Sue and settle tactics also help agencies avoid accountability for their actions. Instead of having to answer to the public for controversial regulatory decisions, agency officials will simply point to a court order and say their hands were tied.
 
The American people deserve better.
 
But don’t just take my word for it.
 
The Environmental Council of the States—a national non-profit, non-partisan association of state and territorial environmental agency leaders—adopted a resolution in 2013 entitled “The Need for Reform and State Participation in EPA’s Consent Decrees which Settle Citizen Suits.”
 
It provides:
 
“[S]tate environmental agencies are not always notified of citizen suits that allege U.S. EPA’s failure to perform its nondiscretionary duties, are often not parties to these citizen suits, and are usually not provided with an opportunity to participate in the negotiation of agreements to settle citizen suits[.]”
 
ECOS further resolved that “greater transparency of citizen suit settlement agreements is needed for the public to understand the impact of these agreements on the administration of environmental programs[.]”
 
I agree.
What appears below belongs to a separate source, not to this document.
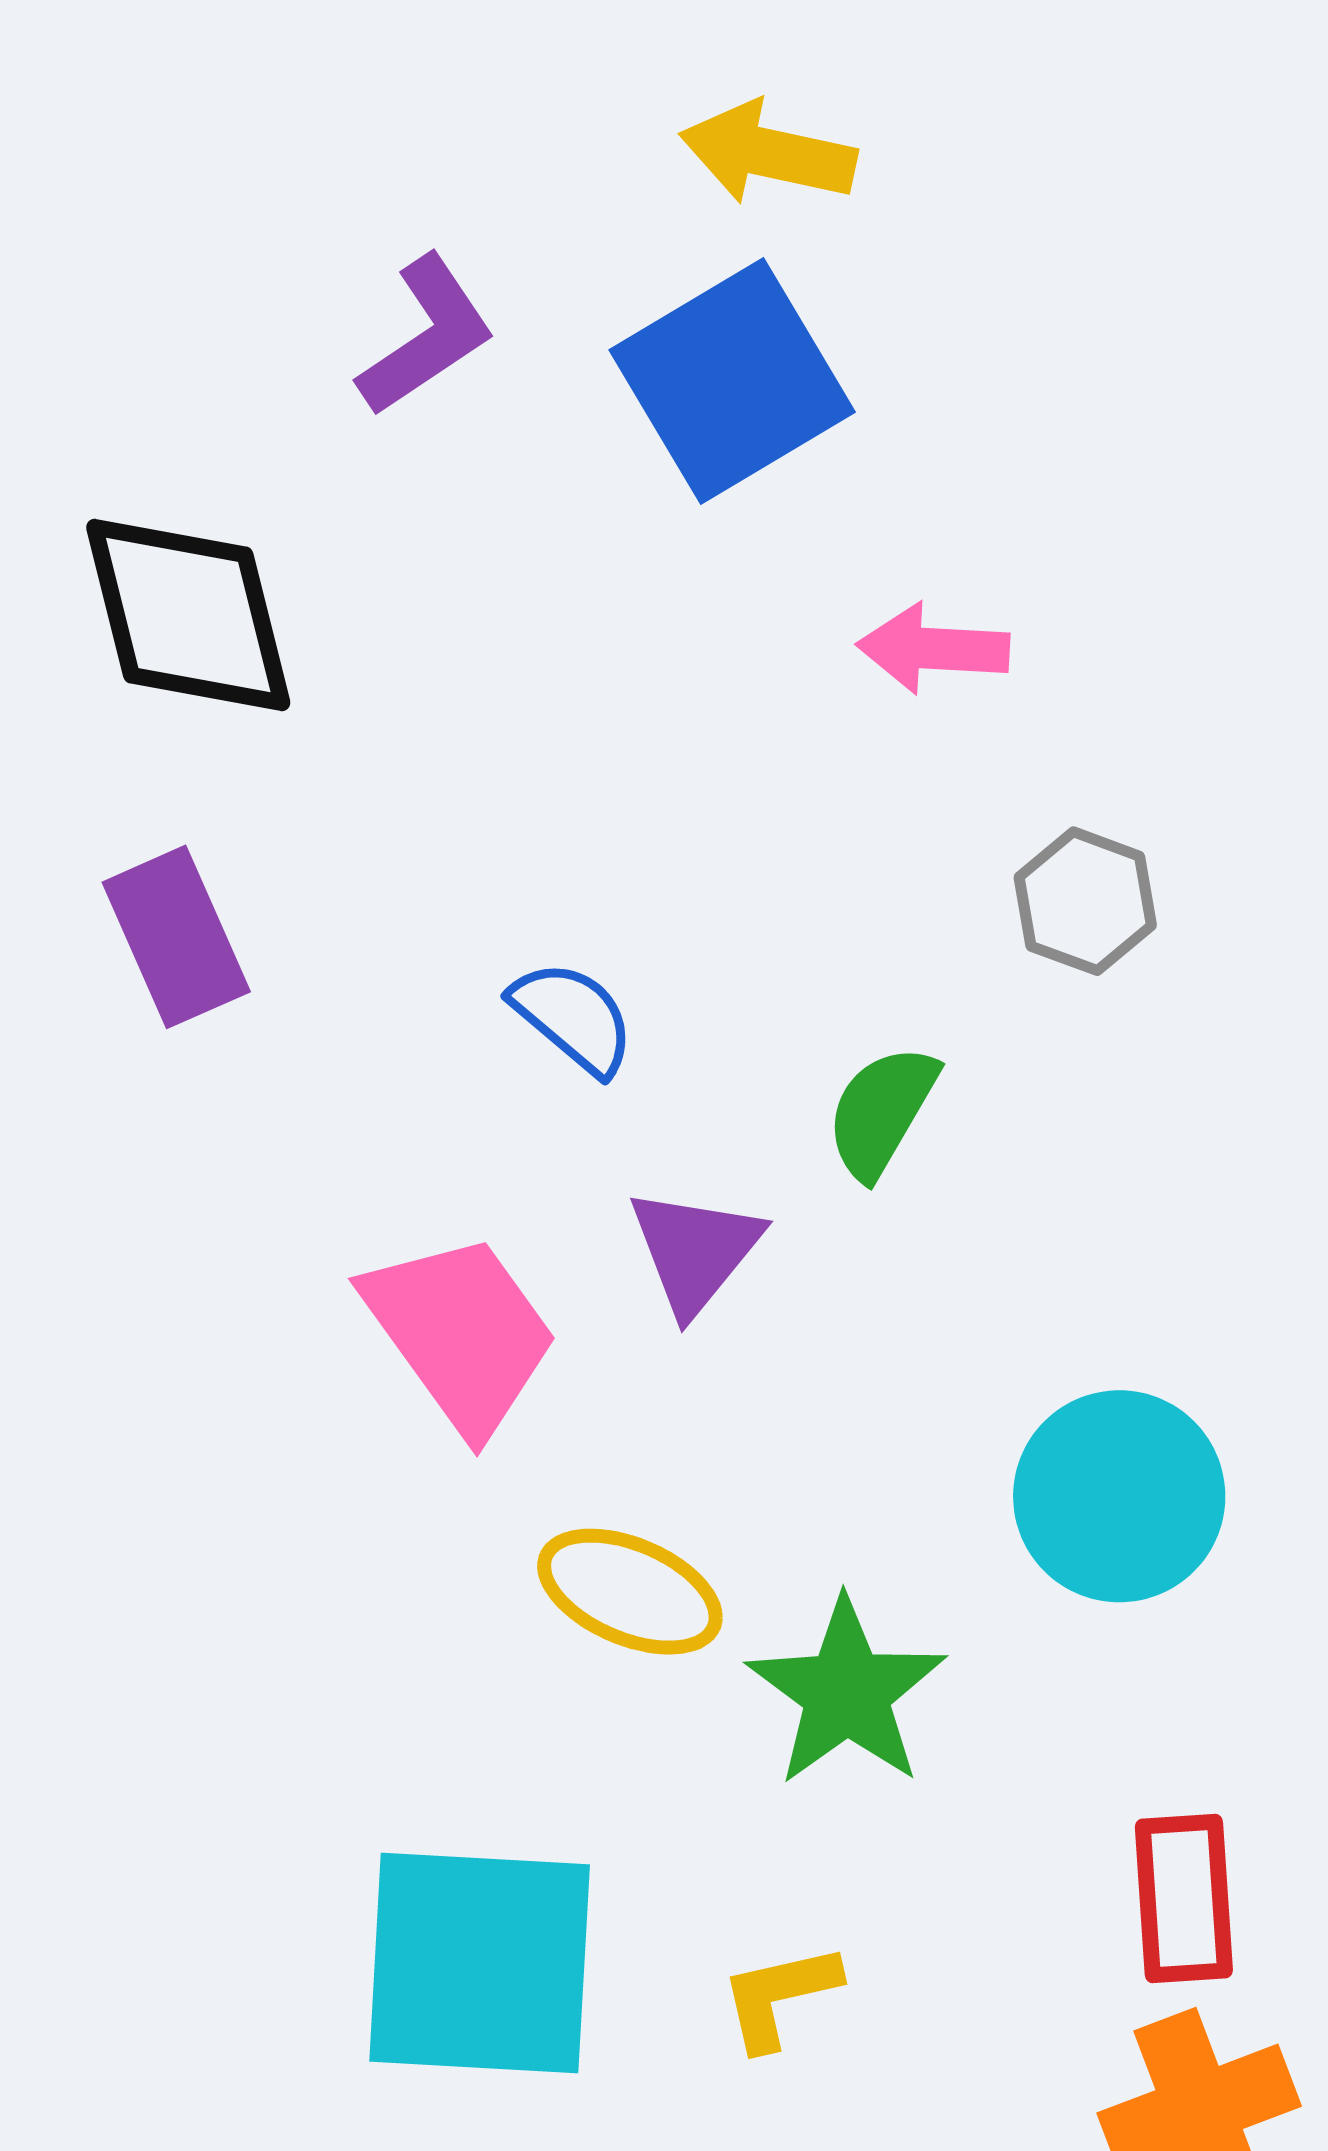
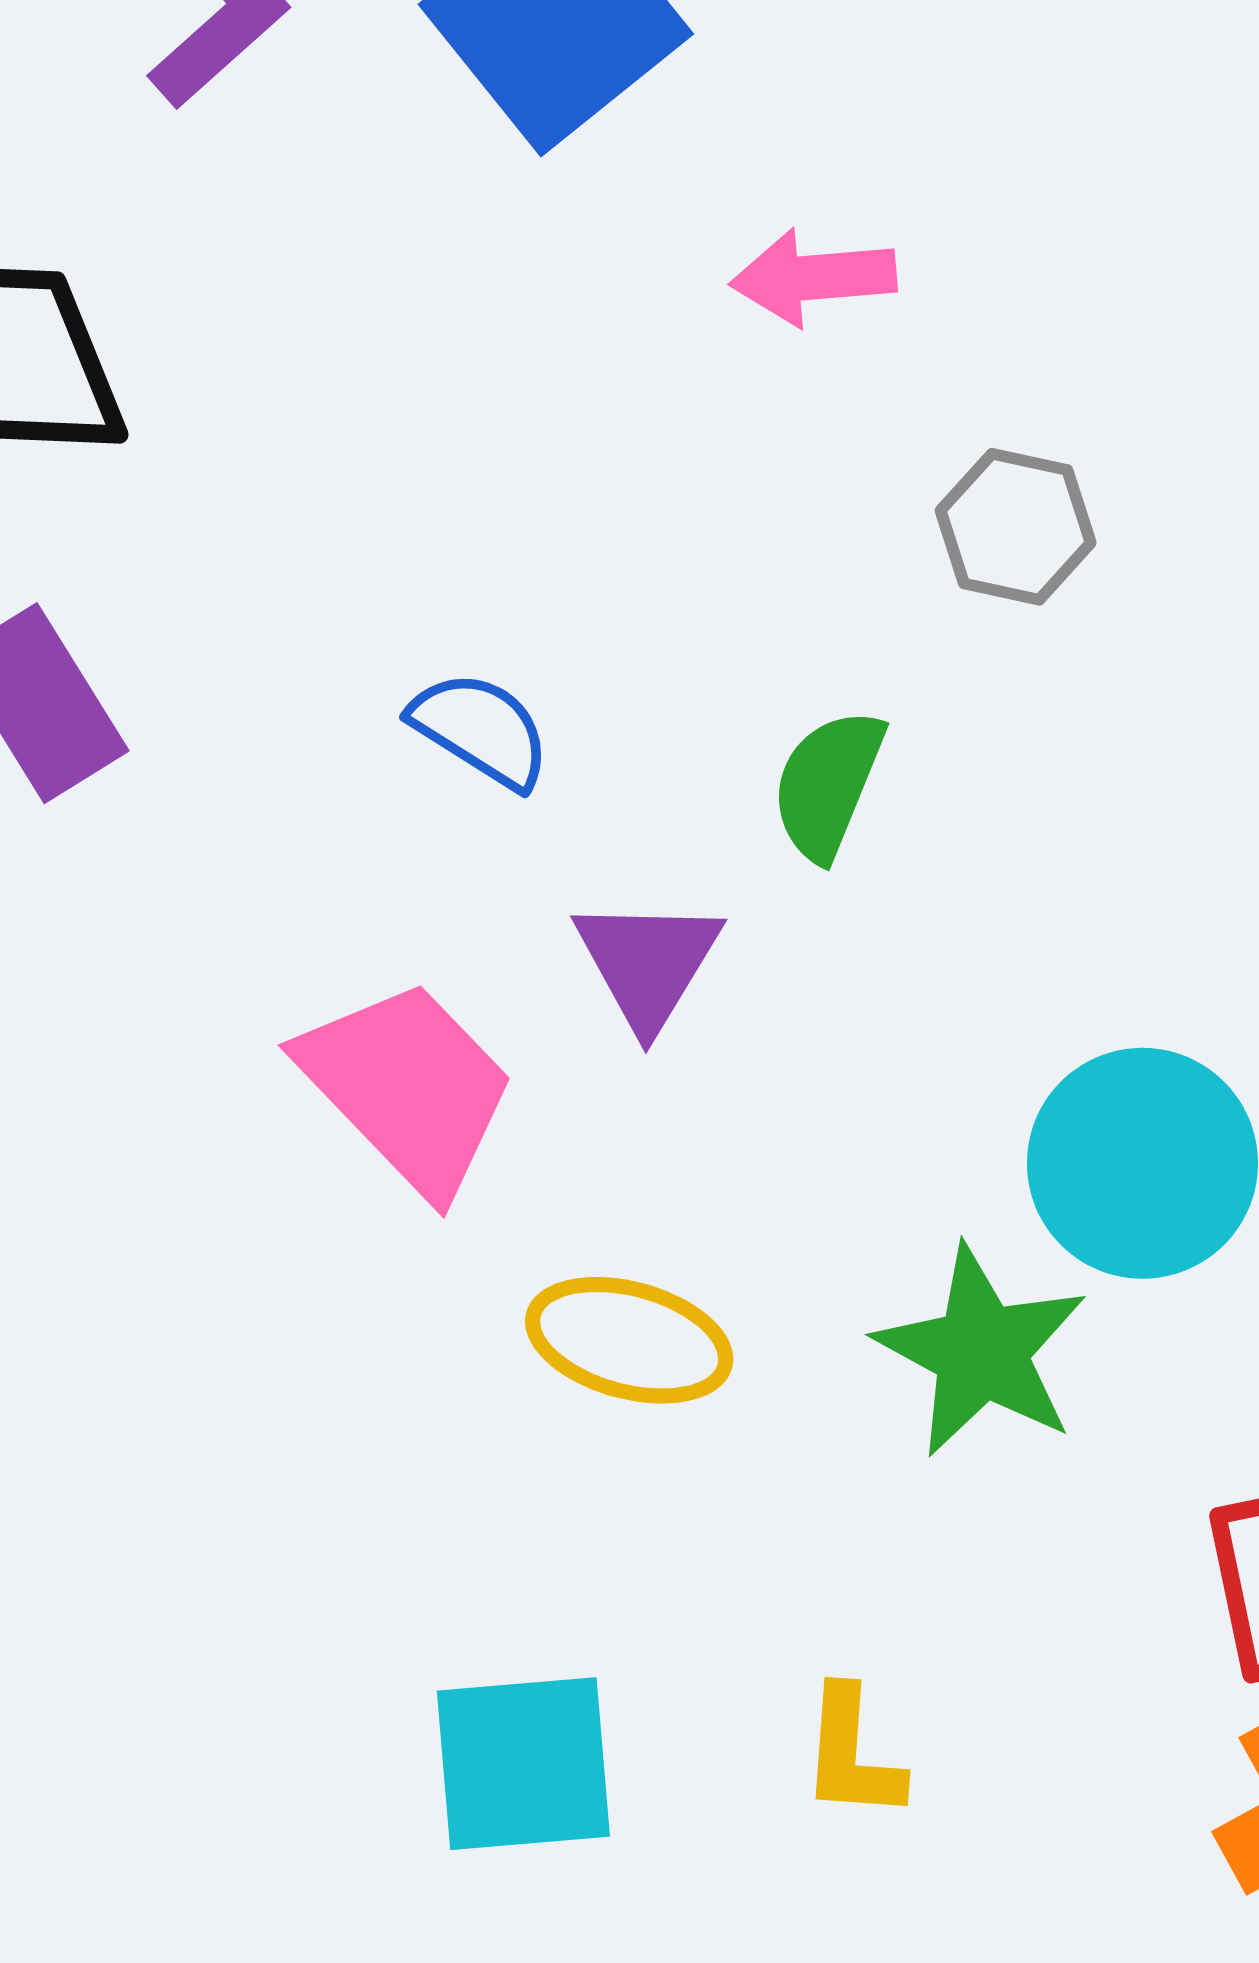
green star: (847, 1692) -> (981, 1351), moved
cyan square: (480, 1963) -> (523, 1764), size x0.7
yellow L-shape: (779, 1996) -> (852, 1754), turned -65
We need more transparency. More accountability. And more voices at the table.
 
I’m happy to say that this administration is working to accomplish just that. Thanks to Administrator Pruitt, and in his own words, “the days of this regulation through litigation are terminated.”
 
His directive puts a swift end to sue and settle tactics at EPA. It does so by adopting commonsense reforms to promote transparency and public participation in the regulatory process.
 
It requires the publication online of notices of lawsuits filed against the EPA. It requires the EPA to reach out and notify any states or regulated entities who will be affected by a lawsuit.
 
It requires the EPA to seek the agreement of any affected states or regulated entities before the agency can enter into a consent decree or settlement agreement.
 
Further, it prohibits the EPA from entering into any consent decree or settlement that converts a discretionary duty of the agency into a mandatory duty to issue, revise, or amend a regulation.
 
Most importantly, it requires the EPA to post online for public comment any proposed consent decrees or settlement agreements before they’re entered by a court.
 
These and other reforms in Administrator Pruitt’s directive mark a strong step toward ensuring that states and American job creators have a seat at the table when regulatory decisions are made.
 
Before I close, I’ll add just one more thing. Earlier this year, I introduced the Sunshine for Regulatory Decrees and Settlements Act (S.119). This bill would make permanent the very types of reforms outlined in Administrator Pruitt’s directive.
 
It would ensure that future administrations can’t simply roll back the great work that Administrator Pruitt is doing.
 
I’m pleased to hear that the House of Representatives just passed the companion bill, introduced by Congressman Doug Collins. We’ll continue our work to build bipartisan support here in the Senate for this commonsense legislation.
 
But today, I urge President Trump to move forward with the example set by Administrator Pruitt. There is simply no reason why these reforms should be limited to just the EPA.
 
Transparency and public participation are core elements of a more accountable government. I applaud Administrator Pruitt’s directive, and I urge the President to promptly see to it that similar reforms are implemented across the administration.